* **Problem to work on**
Please swap each "collection date" in the listing below for "date collected". Write out the whole listing again with nothing else changed.

* **Extracted records**
________________

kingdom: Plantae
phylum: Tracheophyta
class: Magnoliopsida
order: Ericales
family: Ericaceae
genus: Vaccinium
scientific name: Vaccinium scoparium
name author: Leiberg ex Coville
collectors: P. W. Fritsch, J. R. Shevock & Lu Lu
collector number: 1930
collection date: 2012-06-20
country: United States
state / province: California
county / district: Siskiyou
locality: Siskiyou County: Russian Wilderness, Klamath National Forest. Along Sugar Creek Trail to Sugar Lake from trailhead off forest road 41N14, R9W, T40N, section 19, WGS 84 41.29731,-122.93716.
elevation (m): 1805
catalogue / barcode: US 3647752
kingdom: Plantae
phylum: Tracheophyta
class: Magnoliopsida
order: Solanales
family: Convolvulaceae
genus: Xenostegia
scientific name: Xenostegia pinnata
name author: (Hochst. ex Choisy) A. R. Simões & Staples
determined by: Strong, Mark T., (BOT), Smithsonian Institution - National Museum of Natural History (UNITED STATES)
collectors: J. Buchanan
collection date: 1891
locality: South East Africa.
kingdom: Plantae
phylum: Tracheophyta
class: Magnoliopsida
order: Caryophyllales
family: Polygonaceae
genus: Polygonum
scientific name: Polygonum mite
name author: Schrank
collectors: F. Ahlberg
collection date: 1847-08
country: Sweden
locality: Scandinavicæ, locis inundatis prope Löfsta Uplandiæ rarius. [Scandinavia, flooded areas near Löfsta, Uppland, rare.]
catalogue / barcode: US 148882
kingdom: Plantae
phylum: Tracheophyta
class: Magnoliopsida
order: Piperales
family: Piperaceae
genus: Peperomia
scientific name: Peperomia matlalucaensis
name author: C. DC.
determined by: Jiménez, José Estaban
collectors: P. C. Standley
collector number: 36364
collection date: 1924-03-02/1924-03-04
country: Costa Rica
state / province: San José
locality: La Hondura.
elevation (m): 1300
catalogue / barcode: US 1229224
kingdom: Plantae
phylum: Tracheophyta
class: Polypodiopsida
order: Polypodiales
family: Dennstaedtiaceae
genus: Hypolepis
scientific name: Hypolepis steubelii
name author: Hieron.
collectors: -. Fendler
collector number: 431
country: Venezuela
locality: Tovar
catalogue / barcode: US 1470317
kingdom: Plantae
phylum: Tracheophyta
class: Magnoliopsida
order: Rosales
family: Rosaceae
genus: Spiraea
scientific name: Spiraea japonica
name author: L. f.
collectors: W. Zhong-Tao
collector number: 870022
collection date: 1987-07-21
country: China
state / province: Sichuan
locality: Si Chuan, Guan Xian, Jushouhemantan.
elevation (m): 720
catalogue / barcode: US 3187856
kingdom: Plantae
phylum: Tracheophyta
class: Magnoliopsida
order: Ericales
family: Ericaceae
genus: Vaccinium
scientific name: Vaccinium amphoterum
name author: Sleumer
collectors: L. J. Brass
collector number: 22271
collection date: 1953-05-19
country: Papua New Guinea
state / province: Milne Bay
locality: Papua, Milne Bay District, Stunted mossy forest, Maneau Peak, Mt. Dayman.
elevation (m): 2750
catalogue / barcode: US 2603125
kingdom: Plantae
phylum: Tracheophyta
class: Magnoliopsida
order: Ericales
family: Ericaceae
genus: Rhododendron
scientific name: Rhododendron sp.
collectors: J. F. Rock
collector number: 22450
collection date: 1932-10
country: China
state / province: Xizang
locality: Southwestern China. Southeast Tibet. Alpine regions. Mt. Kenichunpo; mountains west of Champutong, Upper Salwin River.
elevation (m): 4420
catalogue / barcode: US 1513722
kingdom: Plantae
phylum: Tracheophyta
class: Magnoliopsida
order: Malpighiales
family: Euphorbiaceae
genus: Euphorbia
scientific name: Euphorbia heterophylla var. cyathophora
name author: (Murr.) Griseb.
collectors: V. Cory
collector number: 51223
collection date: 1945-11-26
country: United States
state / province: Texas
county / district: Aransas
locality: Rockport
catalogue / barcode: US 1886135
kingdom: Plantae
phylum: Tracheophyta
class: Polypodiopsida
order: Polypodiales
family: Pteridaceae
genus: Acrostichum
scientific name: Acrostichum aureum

________________

* **Result of this exercise**
kingdom: Plantae
phylum: Tracheophyta
class: Magnoliopsida
order: Ericales
family: Ericaceae
genus: Vaccinium
scientific name: Vaccinium scoparium
name author: Leiberg ex Coville
collectors: P. W. Fritsch, J. R. Shevock & Lu Lu
collector number: 1930
date collected: 2012-06-20
country: United States
state / province: California
county / district: Siskiyou
locality: Siskiyou County: Russian Wilderness, Klamath National Forest. Along Sugar Creek Trail to Sugar Lake from trailhead off forest road 41N14, R9W, T40N, section 19, WGS 84 41.29731,-122.93716.
elevation (m): 1805
catalogue / barcode: US 3647752
kingdom: Plantae
phylum: Tracheophyta
class: Magnoliopsida
order: Solanales
family: Convolvulaceae
genus: Xenostegia
scientific name: Xenostegia pinnata
name author: (Hochst. ex Choisy) A. R. Simões & Staples
determined by: Strong, Mark T., (BOT), Smithsonian Institution - National Museum of Natural History (UNITED STATES)
collectors: J. Buchanan
date collected: 1891
locality: South East Africa.
kingdom: Plantae
phylum: Tracheophyta
class: Magnoliopsida
order: Caryophyllales
family: Polygonaceae
genus: Polygonum
scientific name: Polygonum mite
name author: Schrank
collectors: F. Ahlberg
date collected: 1847-08
country: Sweden
locality: Scandinavicæ, locis inundatis prope Löfsta Uplandiæ rarius. [Scandinavia, flooded areas near Löfsta, Uppland, rare.]
catalogue / barcode: US 148882
kingdom: Plantae
phylum: Tracheophyta
class: Magnoliopsida
order: Piperales
family: Piperaceae
genus: Peperomia
scientific name: Peperomia matlalucaensis
name author: C. DC.
determined by: Jiménez, José Estaban
collectors: P. C. Standley
collector number: 36364
date collected: 1924-03-02/1924-03-04
country: Costa Rica
state / province: San José
locality: La Hondura.
elevation (m): 1300
catalogue / barcode: US 1229224
kingdom: Plantae
phylum: Tracheophyta
class: Polypodiopsida
order: Polypodiales
family: Dennstaedtiaceae
genus: Hypolepis
scientific name: Hypolepis steubelii
name author: Hieron.
collectors: -. Fendler
collector number: 431
country: Venezuela
locality: Tovar
catalogue / barcode: US 1470317
kingdom: Plantae
phylum: Tracheophyta
class: Magnoliopsida
order: Rosales
family: Rosaceae
genus: Spiraea
scientific name: Spiraea japonica
name author: L. f.
collectors: W. Zhong-Tao
collector number: 870022
date collected: 1987-07-21
country: China
state / province: Sichuan
locality: Si Chuan, Guan Xian, Jushouhemantan.
elevation (m): 720
catalogue / barcode: US 3187856
kingdom: Plantae
phylum: Tracheophyta
class: Magnoliopsida
order: Ericales
family: Ericaceae
genus: Vaccinium
scientific name: Vaccinium amphoterum
name author: Sleumer
collectors: L. J. Brass
collector number: 22271
date collected: 1953-05-19
country: Papua New Guinea
state / province: Milne Bay
locality: Papua, Milne Bay District, Stunted mossy forest, Maneau Peak, Mt. Dayman.
elevation (m): 2750
catalogue / barcode: US 2603125
kingdom: Plantae
phylum: Tracheophyta
class: Magnoliopsida
order: Ericales
family: Ericaceae
genus: Rhododendron
scientific name: Rhododendron sp.
collectors: J. F. Rock
collector number: 22450
date collected: 1932-10
country: China
state / province: Xizang
locality: Southwestern China. Southeast Tibet. Alpine regions. Mt. Kenichunpo; mountains west of Champutong, Upper Salwin River.
elevation (m): 4420
catalogue / barcode: US 1513722
kingdom: Plantae
phylum: Tracheophyta
class: Magnoliopsida
order: Malpighiales
family: Euphorbiaceae
genus: Euphorbia
scientific name: Euphorbia heterophylla var. cyathophora
name author: (Murr.) Griseb.
collectors: V. Cory
collector number: 51223
date collected: 1945-11-26
country: United States
state / province: Texas
county / district: Aransas
locality: Rockport
catalogue / barcode: US 1886135
kingdom: Plantae
phylum: Tracheophyta
class: Polypodiopsida
order: Polypodiales
family: Pteridaceae
genus: Acrostichum
scientific name: Acrostichum aureum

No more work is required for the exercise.